O namoro entre governo e cinemateca, o entusiasmo com o Brasil, certamente alimentaram sua paixão por Brasília. Afinal, a nova cidade representava tudo isso: era a cidade para o novo Brasil em desenvolvimento e a possibilidade de uma aproximação política para a Cinemateca. Representava o terreno propício e fértil para o pensamento de Paulo Emilio.

[...] Brasília foi para mim uma prodigiosa revelação. Não se trata de um conversão, pois fui sempre, por princípio e convicção, a favor da nova Capital. Aconteceu porém que inúmeros artigos, fotografias e filmes me tinham dado um idéia errada da cidade. Imaginava um conjunto arquitetônico monumental, maciço, pousado numa área humana sem estrutura urbana. [...] Brasília será provavelmente a cidade mais sutil do mundo. Conhecê-la foi uma das maiores sensações que experimentei. [...] Naturalmente que muito, e muito, ainda deverá ser edificado em Brasília. Mas é sobretudo sociologicamente que a cidade ainda está inacabada. Com apenas resquicios de burguesia e classe média, Brasília é fundamentalmente composta por um lado de uma aristocracia política e burocrática, e por outro da massa popular dos edificadores. Estes já fazem dela a cidade mais brasileira que a história nacional conheceu. [...] Os primeiro empreendimentos revelaram logo que, também no terreno cultural, Brasília abre perspectivas nacionais inteiramente novas e impossíveis de serem por ora tentada com pleno êxito em qualquer outro ponto do território. [...] É em Brasília e através dela que se processará a unidade íntima e sem preconceitos da inteligência nacional. [...] Abril em Brasília criou novos alentos e permitiu vislumbrar na realidade esperanças até agora imaginárias. (GOMES, 1981, pp. 341-344)

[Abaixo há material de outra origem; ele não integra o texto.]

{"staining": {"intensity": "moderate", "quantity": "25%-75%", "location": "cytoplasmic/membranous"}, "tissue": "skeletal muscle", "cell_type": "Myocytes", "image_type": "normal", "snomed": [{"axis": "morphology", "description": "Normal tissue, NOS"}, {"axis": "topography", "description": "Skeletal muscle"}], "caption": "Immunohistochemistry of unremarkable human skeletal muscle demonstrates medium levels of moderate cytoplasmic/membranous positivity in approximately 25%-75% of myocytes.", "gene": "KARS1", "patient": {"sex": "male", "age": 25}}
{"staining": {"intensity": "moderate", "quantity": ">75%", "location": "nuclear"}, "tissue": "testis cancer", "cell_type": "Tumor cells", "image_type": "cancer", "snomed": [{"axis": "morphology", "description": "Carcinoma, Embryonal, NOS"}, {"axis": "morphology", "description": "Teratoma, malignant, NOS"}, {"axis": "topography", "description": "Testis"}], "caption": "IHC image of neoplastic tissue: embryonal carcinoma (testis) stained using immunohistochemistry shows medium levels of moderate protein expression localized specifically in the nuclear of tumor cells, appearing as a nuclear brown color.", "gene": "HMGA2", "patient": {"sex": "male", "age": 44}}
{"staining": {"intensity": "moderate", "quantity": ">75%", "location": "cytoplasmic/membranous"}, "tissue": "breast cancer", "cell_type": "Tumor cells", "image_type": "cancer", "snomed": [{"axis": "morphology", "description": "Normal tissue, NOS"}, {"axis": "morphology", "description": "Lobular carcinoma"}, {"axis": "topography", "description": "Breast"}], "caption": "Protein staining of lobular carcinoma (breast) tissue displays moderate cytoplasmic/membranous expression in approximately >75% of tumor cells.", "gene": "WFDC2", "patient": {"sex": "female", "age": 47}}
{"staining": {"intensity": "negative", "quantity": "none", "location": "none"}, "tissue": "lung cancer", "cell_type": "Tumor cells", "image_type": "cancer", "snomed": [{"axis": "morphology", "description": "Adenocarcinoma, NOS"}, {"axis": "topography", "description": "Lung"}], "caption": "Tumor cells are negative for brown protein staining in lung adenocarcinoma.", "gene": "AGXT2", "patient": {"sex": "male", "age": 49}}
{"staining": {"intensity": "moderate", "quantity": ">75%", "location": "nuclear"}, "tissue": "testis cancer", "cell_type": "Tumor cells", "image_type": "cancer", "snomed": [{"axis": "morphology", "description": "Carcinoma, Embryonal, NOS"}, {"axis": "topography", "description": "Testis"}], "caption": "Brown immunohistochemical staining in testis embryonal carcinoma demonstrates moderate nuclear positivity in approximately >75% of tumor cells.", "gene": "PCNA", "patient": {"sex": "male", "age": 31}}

O ânimo coletivo foi tão grande que, após o Festival, foi feita uma reunião para se discutir a possibilidade da criação de um centro permanente de cultura cinematográfica na cidade. Isso leva a crer que em Brasília se criaria um centro cultural que girasse exclusivamente em torno de uma cultura cinematográfica.

Entretanto, no Correio Braziliense, a cobertura do festival foi muito pouco animadora. A programação apareceu apenas no primeiro dia, em uma pequena nota e no segundo dia de Festival, na coluna Sociais de Brasília, de autoria de Katucha.

Mesmo assim, os reflexos positivos são sentidos pelo texto publicado sobre a importância da Cinemateca Brasileira. Nele, percebe-se o tamanho da repercussão das

articulações de Paulo Emilio Salles Gomes na cidade. De fato, o Festival René Clair veio se revelar como o evento cinematográfico mais importante na capital até então, sendo inclusive um evento inédito, que impulsiona a dinamização das atividades culturais na capital, em especial as ligadas ao cinema.